When it's time to leave and head back to my hotel room, I don't manage to find anyone to walk me home, so I have to brave it. Almost as soon as I've left the club, I overhear two men, perhaps in their fifties, who are heading towards almost exactly where my hotel is. I tag along. One of them is on his phone – it sounds like they're heading to meet with their wives, perhaps. I stay within a few yards of them the whole way, and as we get nearer to the turn for my hotel, it feels busier, more lively – and less safe. I have to turn off, and there's a walk of no more than a minute on my own, and finally I'm back in the hotel, in reception, in the lift, in my room. Safe again.
I relax, unwind, catch up with friends on social media.
And then I see it, an update from a friend: tonight, in the club, one of my friends was sexually assaulted. I'm angry, sad, I want to hug her, and of course I want it not to be true, but it is, it happened, nothing can ever undo that. There, in the after-Trans-Pride party, in an LGBT venue, in what was supposed to be a safe space, her safety, her personal space, her bodily autonomy had been violated. She writes that it's the first sexual assault she's suffered, and now she understands why her cis female friends talk the way they do about it, how it's so awful. I think of back when I was assaulted, how violated it made me feel too, how insecure, how afraid and alone I felt, how I couldn't leave the house the next day. It's gone 3am and I should be going to sleep but I'm too wound up over this. I want to hug my friend and be there for her, but it's way too late.

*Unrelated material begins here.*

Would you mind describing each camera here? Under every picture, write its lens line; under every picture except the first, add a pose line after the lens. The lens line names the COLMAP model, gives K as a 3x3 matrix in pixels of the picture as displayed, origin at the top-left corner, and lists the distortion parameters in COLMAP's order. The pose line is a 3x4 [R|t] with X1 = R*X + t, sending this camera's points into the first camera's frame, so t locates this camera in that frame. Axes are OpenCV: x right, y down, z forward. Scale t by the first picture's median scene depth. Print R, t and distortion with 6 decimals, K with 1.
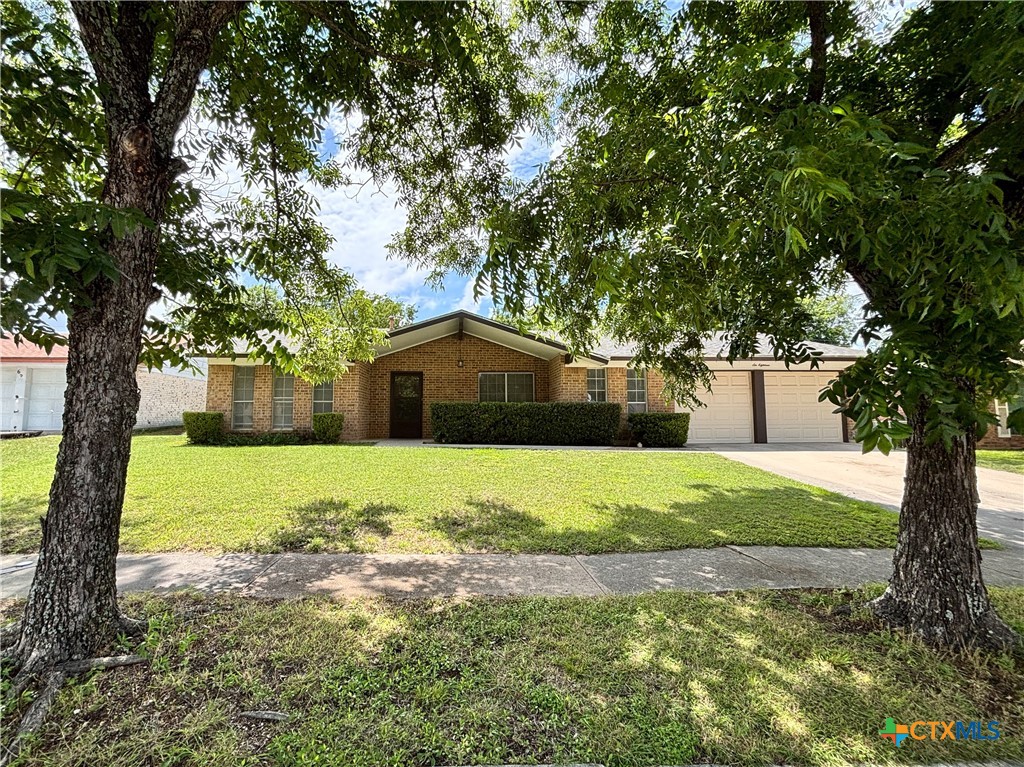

The rest of the weekend passed off without incident (as far as I know): on Sunday I met up with friends, we ate, drank laughed, enjoyed each other's company. Some of our group went home on Sunday; the rest of us finished off the evening with good cocktails and great conversation, and the next day, we all went back to our everyday lives.
Normally I don't think much about safe spaces, because I don't have to – or rather, I do think about it, but in a fairly automatic way.
Walk along the street, but maybe cross the road to avoid that group over there. This street's OK, but not after dark. This street is just never OK, whatever the time of day. Choose the part of the restaurant away from the loud group of men. Pick a route to the exit of the pub, through the crowd, but avoid the rowdy group at the bar if possible. It's automatic, it's part of what we do every day without necessarily even realising it. It shouldn't have to be that way, but it is.
We're doing the work to solve other people's problems: to work around their lack of consideration, their hate, their bigotry, their violence.
As the march had set off, around noon on Saturday, one of the slogans we chanted was an assertion of the right to feel safe in public places, about the right to participate in public life in the same way as everyone else. We marched, and we chanted: “Whose streets? Our streets!”.
By time I went to bed that night, the meaning of those words had been forcefully and unpleasantly hammered home.